Options for the management of choroidal melanoma include observation, laser photocoagulation, transpupillary thermotherapy, charged particle radiotherapy, brachytherapy, local resection, and enucleation. Argon laser photocoagulation is typically used as an adjunct to other treatments,2 but in select cases has been used as primary therapy for choroidal melanoma.1–3 Typically, photocoagulation is reserved for small tumours (less than 3–4 mm in thickness and less than 10 mm in diameter) that are located close to the fovea and/or the optic disc in eyes with good vision. Because the level of tumour necrosis with laser photocoagulation is shallow (0.2–0.8 mm),8 multiple sessions are often necessary.2, 3 Therefore, the greatest challenge to successful photocoagulative therapy in choroidal melanomas is determining when the tumour has been fully ablated.9
TTT shares the advantages that photocoagulation has over radiotherapy, including the more rapid visible reduction of tumour size, the relative sparing of adjacent normal tissue, and the convenience and economy of an outpatient procedure.
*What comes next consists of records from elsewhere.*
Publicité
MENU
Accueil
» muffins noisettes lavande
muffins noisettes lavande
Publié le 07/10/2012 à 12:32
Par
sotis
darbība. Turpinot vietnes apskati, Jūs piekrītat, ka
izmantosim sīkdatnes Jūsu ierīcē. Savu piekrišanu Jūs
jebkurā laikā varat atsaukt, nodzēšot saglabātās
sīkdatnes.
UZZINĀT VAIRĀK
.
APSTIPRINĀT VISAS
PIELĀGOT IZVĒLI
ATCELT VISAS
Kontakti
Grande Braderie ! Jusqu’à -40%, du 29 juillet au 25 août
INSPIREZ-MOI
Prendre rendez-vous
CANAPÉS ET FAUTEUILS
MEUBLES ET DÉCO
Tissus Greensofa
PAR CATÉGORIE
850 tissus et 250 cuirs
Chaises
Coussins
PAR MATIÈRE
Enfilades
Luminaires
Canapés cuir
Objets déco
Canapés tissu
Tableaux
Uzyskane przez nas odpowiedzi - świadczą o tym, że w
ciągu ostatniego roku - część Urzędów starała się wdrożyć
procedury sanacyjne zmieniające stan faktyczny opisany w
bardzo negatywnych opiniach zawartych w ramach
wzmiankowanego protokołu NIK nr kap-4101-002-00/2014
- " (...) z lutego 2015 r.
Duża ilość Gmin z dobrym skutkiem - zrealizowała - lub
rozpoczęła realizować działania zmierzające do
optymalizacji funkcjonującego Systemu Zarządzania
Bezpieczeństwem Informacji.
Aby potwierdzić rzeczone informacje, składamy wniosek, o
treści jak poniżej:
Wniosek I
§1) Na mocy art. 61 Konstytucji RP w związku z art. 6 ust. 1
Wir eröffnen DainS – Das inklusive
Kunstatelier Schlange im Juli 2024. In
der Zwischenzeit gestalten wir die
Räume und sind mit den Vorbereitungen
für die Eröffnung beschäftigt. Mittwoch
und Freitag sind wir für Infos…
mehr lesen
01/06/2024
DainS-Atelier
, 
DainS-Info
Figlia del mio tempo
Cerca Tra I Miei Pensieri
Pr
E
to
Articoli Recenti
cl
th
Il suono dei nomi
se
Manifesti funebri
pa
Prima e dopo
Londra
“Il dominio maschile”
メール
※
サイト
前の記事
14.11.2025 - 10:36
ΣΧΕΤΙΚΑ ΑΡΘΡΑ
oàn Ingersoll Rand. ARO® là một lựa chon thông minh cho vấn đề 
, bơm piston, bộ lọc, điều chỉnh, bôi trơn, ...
In contrast with the shallow penetration of the argon laser, however, TTT employs near infrared light to produce up to a 3.9 mm depth of tumour necrosis.10 The promise of this treatment has spurred investigation into its use as a primary treatment for small posterior choroidal melanomas with encouraging early results.5, 6
It has been suggested that recurrences occur following apparently successful photocoagulation or TTT because invisible nests of malignant cells can infiltrate the sclera, a histologically documented phenomenon.11, 12 The presented case serves as a reminder that this possibility is not trivial. Extrascleral extension, presumably from tumour out of reach of initial argon phototherapy and subsequent TTT, resulted in a requirement for aggressive local surgical therapy, radiation therapy, and adjuvant systemic therapy to reduce the risk of metastatic disease. The unusual degree of extrascleral extension for a small melanoma also raises the possibility that either photocoagulation or, more likely, TTT produced some reduction in scleral integrity allowing focal egress of tumour cells. Reports of complications following argon laser are likely to become rarer because advances in modern radiotherapy have made primary photocoagulation an uncommon treatment.4 The use and investigation of TTT, however, continue to increase and the risks for extrascleral extension remain undefined.